> [Work task] Copy every line of the data that includes the string "Figure".

> [Stored data]
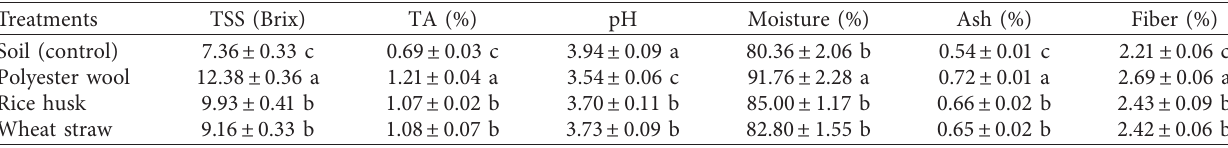
Table 4: Effect of different growth substrates on proximate nutrients of strawberry cv. Chandler.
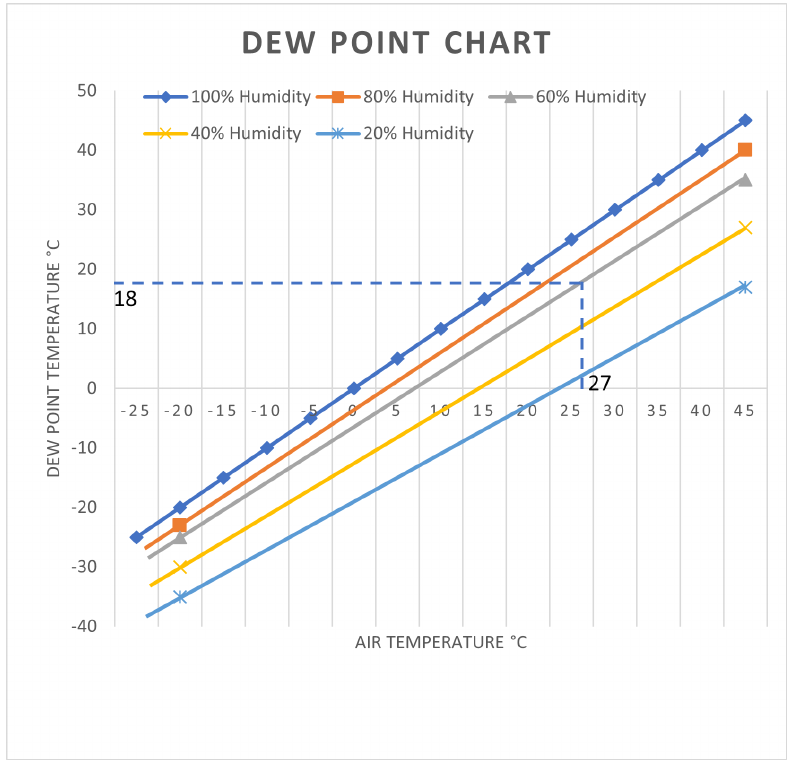
Figure 1. The relationship between the air temperature, the dew point, and the humidity (adapted from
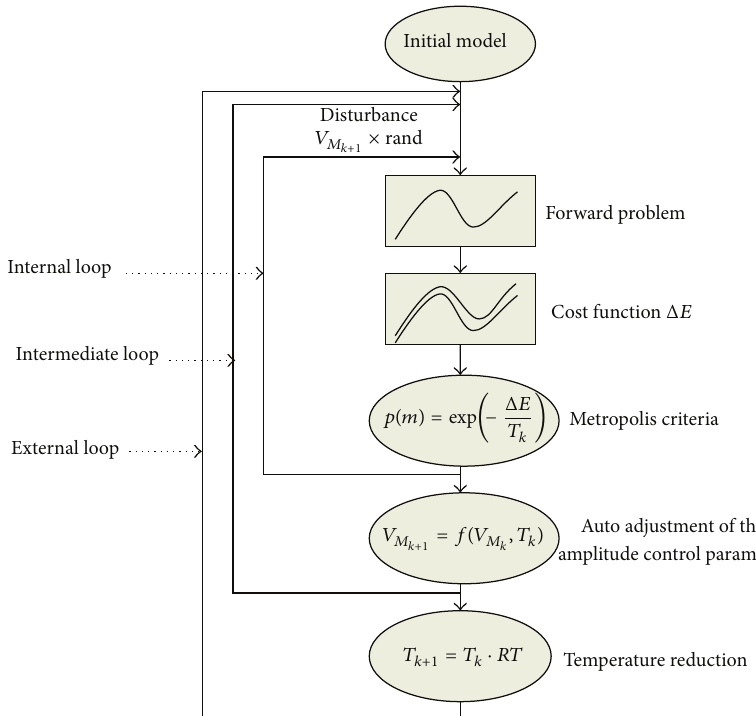
Figure 10: Flux diagram representation of the simulated annealing algorithm applied in this work (modified from Ortiz-Alem´an and Martin [15]).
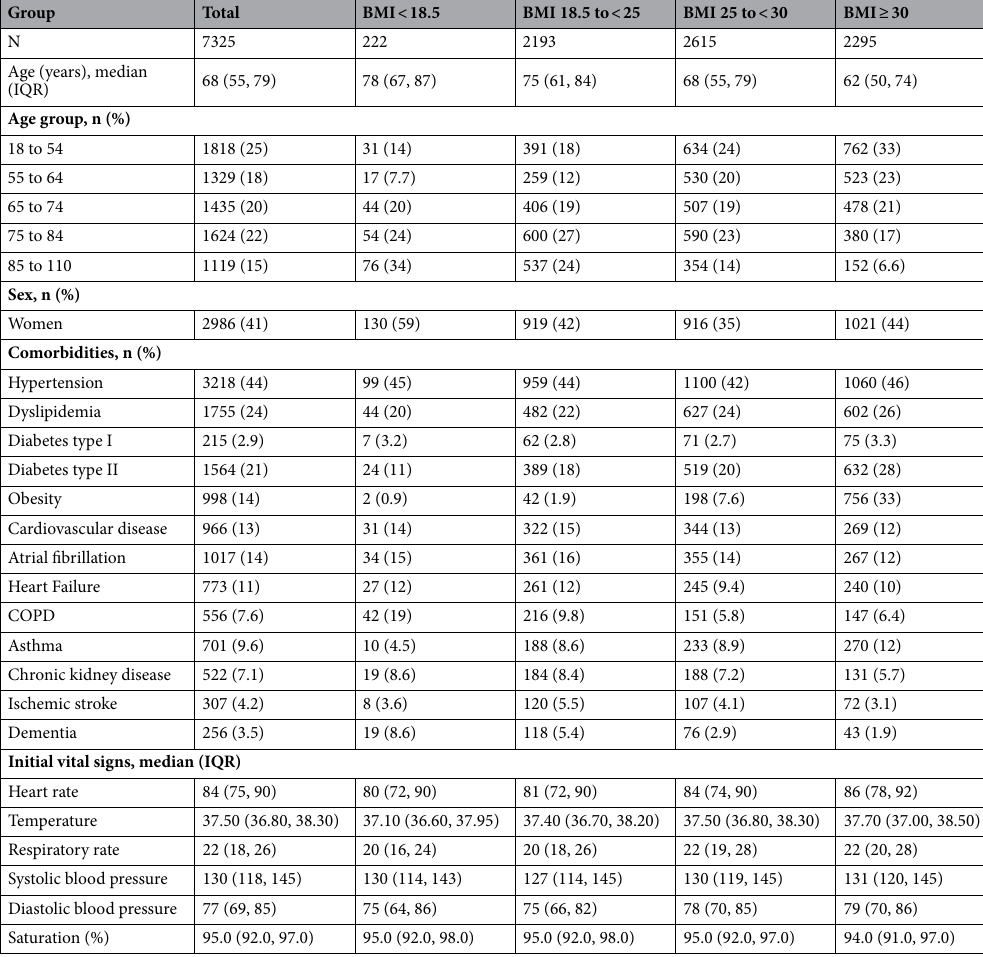
Table 1. Demographic data of study participants by body mass index categories. BMI body mass index, COPD chronic obstructive pulmonary disease, IQR inter quartile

> [Task output]
Figure 1. The relationship between the air temperature, the dew point, and the humidity (adapted from
Figure 10: Flux diagram representation of the simulated annealing algorithm applied in this work (modified from Ortiz-Alem´an and Martin [15]).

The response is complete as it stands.